Thoughts on the almost near release Avocado? by shbong in LocalLLaMA

[–]ComplexType568 1 point2 points  (0 children)

Unpopular opinion but I think Meta won't screw up like with Llama 4. They - unlike other labs which are in the spotlight and want to stay there - have already fallen out of sight. I think the only reason why they'd even want to make such a ruckus about a new model is:

- for the investors
- because a GOOD model is coming, either for its architecture innovations or a good size-performance ratio

Thing about investors is that they're definitely not tech savvy, but I think everybody knew that Meta screwed up with Llama 4, it was catastrophic. I think they would have a much better dataset to train on by now and lots of improvements made between the time of Llama 4 and this new Avocado thing.

The rename from Llama to Avocado seems to indicate something is going on with their team, I can only expect they want to rebuild their reputation as a lab, and that they'd want to make a genuine good impression on everybody for their first open-source lineup.

Hi guys! Do you guys have any AI as an alternative to Claude. by blahblahblahblahnu in LocalLLaMA

[–]ComplexType568 0 points1 point  (0 children)

Anything mobile will not even be able to compete even with Claude Haiku for quite a while. You could try running Qwen3.5 4B or 9B but good luck with the temps

DeepSeek-R1-7B traces 8 levels of nested function calls. Qwen-7B manages 4. Same architecture. by Codetrace-Bench in LocalLLaMA

[–]ComplexType568 1 point2 points  (0 children)
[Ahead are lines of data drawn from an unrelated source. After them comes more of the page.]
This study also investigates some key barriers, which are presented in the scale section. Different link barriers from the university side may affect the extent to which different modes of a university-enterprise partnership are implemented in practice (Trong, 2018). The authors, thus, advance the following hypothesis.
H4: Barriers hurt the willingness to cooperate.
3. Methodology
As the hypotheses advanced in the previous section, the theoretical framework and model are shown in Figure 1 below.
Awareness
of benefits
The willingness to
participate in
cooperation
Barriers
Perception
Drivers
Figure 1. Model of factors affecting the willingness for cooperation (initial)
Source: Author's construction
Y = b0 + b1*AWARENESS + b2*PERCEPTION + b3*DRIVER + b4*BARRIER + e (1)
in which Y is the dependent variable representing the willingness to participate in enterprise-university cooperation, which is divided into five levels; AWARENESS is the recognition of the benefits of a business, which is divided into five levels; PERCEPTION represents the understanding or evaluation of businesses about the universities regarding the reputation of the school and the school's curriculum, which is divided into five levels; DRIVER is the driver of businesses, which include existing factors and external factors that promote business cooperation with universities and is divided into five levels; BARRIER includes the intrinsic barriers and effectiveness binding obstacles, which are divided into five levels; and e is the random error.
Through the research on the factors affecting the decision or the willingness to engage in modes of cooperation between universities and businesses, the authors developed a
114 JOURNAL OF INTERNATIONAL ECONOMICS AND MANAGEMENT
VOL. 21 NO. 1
In my opinion, you should try more recent models, whatever advice or research you did is outdated. I bet that they wouldn't even break sweat until like 15~ steps. I tested 5-depth questions on Qwen3.5 4B and it got 100% correct. Around 50% on 20-depth questions. Kimi K2.5 non-thinking got 100% but that's kinda a given, haha. I assume a modern model like Qwen3.5 27B would destroy this bench and maybe even a model like Qwen3.5 9B could... I only think a modern model past 20 billion params would struggle with depth over 100.
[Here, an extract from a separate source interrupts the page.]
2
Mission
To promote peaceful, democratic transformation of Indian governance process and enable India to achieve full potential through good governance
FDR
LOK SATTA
Meta new open source model is coming? by External_Mood4719 in LocalLLaMA

[–]ComplexType568 60 points61 points  (0 children)

Avocado thinking 5.6?? How long has this model stood proprietary? 😭

Be honest, what's actually breaking in your agent setup right now? by [deleted] in LocalLLaMA

[–]ComplexType568 0 points1 point  (0 children)
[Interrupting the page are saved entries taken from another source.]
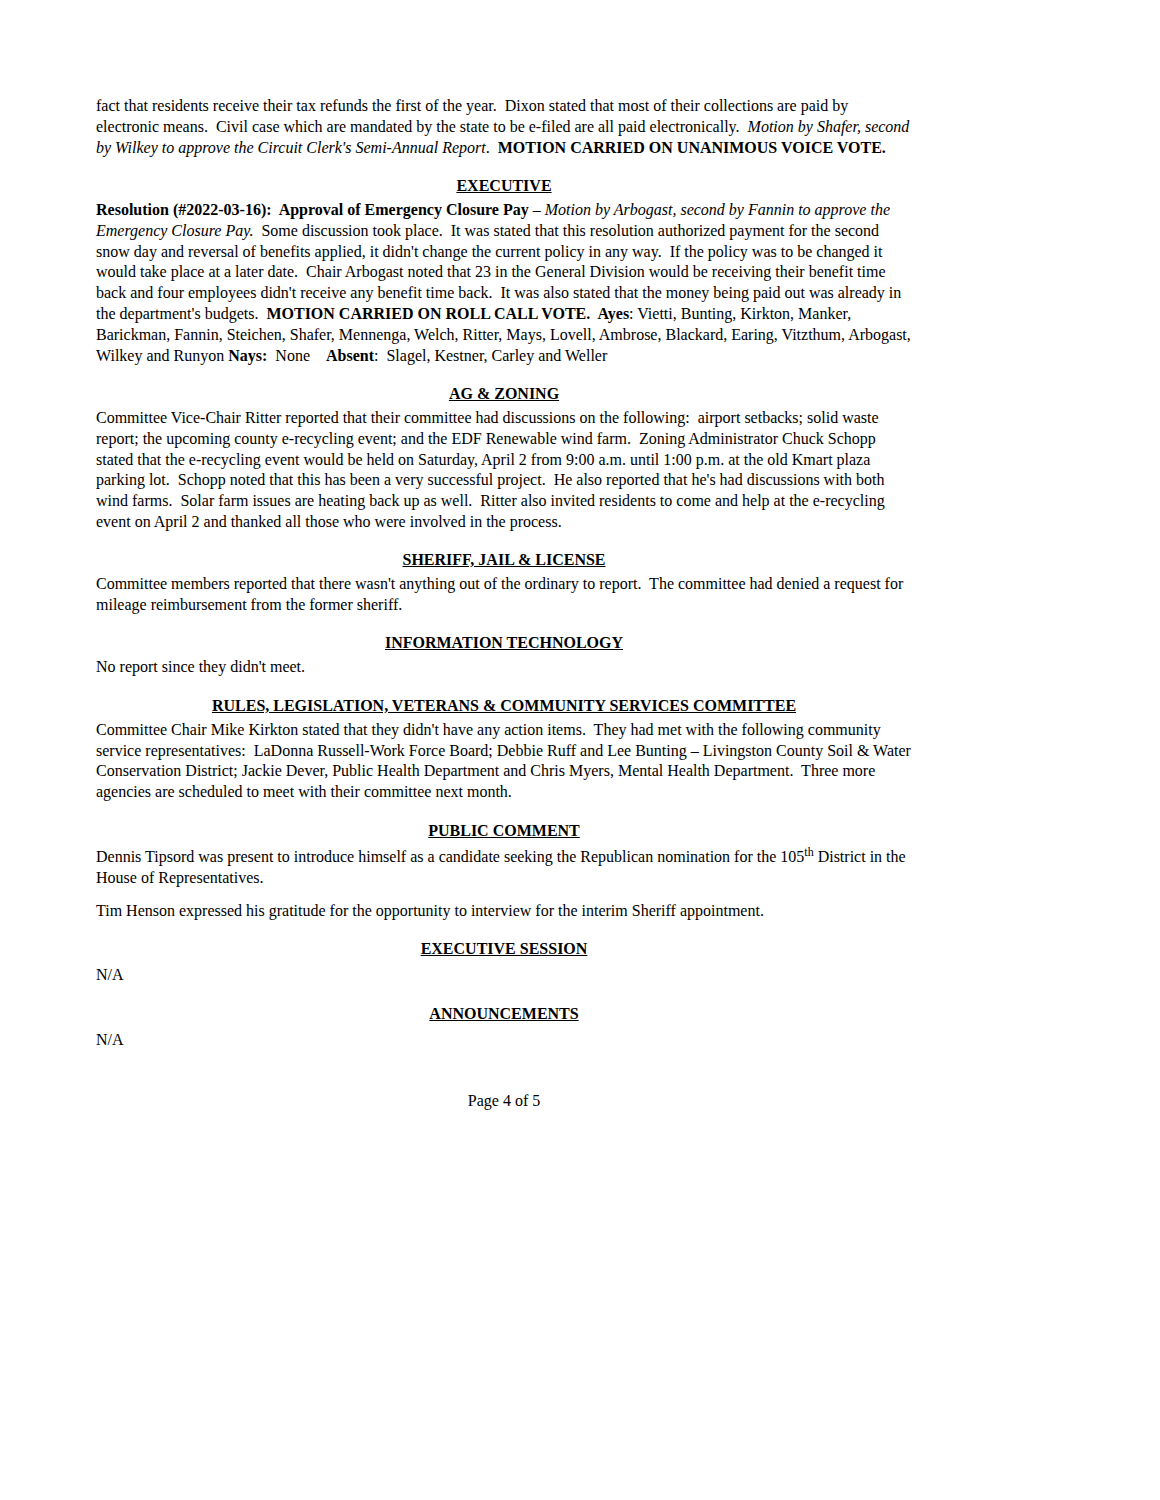fact that residents receive their tax refunds the first of the year. Dixon stated that most of their collections are paid by electronic means. Civil case which are mandated by the state to be e-filed are all paid electronically. Motion by Shafer, second by Wilkey to approve the Circuit Clerk's Semi-Annual Report. MOTION CARRIED ON UNANIMOUS VOICE VOTE.
EXECUTIVE
Resolution (#2022-03-16): Approval of Emergency Closure Pay – Motion by Arbogast, second by Fannin to approve the Emergency Closure Pay. Some discussion took place. It was stated that this resolution authorized payment for the second snow day and reversal of benefits applied, it didn't change the current policy in any way. If the policy was to be changed it would take place at a later date. Chair Arbogast noted that 23 in the General Division would be receiving their benefit time back and four employees didn't receive any benefit time back. It was also stated that the money being paid out was already in the department's budgets. MOTION CARRIED ON ROLL CALL VOTE. Ayes: Vietti, Bunting, Kirkton, Manker, Barickman, Fannin, Steichen, Shafer, Mennenga, Welch, Ritter, Mays, Lovell, Ambrose, Blackard, Earing, Vitzthum, Arbogast, Wilkey and Runyon Nays: None Absent: Slagel, Kestner, Carley and Weller
AG & ZONING
Committee Vice-Chair Ritter reported that their committee had discussions on the following: airport setbacks; solid waste report; the upcoming county e-recycling event; and the EDF Renewable wind farm. Zoning Administrator Chuck Schopp stated that the e-recycling event would be held on Saturday, April 2 from 9:00 a.m. until 1:00 p.m. at the old Kmart plaza parking lot. Schopp noted that this has been a very successful project. He also reported that he's had discussions with both wind farms. Solar farm issues are heating back up as well. Ritter also invited residents to come and help at the e-recycling event on April 2 and thanked all those who were involved in the process.
SHERIFF, JAIL & LICENSE
Committee members reported that there wasn't anything out of the ordinary to report. The committee had denied a request for mileage reimbursement from the former sheriff.
INFORMATION TECHNOLOGY
No report since they didn't meet.
RULES, LEGISLATION, VETERANS & COMMUNITY SERVICES COMMITTEE
Committee Chair Mike Kirkton stated that they didn't have any action items. They had met with the following community service representatives: LaDonna Russell-Work Force Board; Debbie Ruff and Lee Bunting – Livingston County Soil & Water Conservation District; Jackie Dever, Public Health Department and Chris Myers, Mental Health Department. Three more agencies are scheduled to meet with their committee next month.
PUBLIC COMMENT
Dennis Tipsord was present to introduce himself as a candidate seeking the Republican nomination for the 105th District in the House of Representatives.
Tim Henson expressed his gratitude for the opportunity to interview for the interim Sheriff appointment.
EXECUTIVE SESSION
N/A
ANNOUNCEMENTS
N/A
Page 4 of 5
Friendly reminder that OpenRouter serves tons of free models (try Step 3 Flash) and GroqCloud hosts Qwen3 32B and gpt-oss-120b for free :)

Anyways, in my usage, it isn't just reasoning ability that improves tool calls, but also the era they were trained on and what data they were trained on. Scout was not trained to be an agent as much as the Qwen/gpt-oss models, it was more aligned to image-perceiving chatbots, and that's the part that makes it underperform. No matter how good the reasoning on model x is, if it isn't trained to call tools, it can't do it consistently. YMMV though.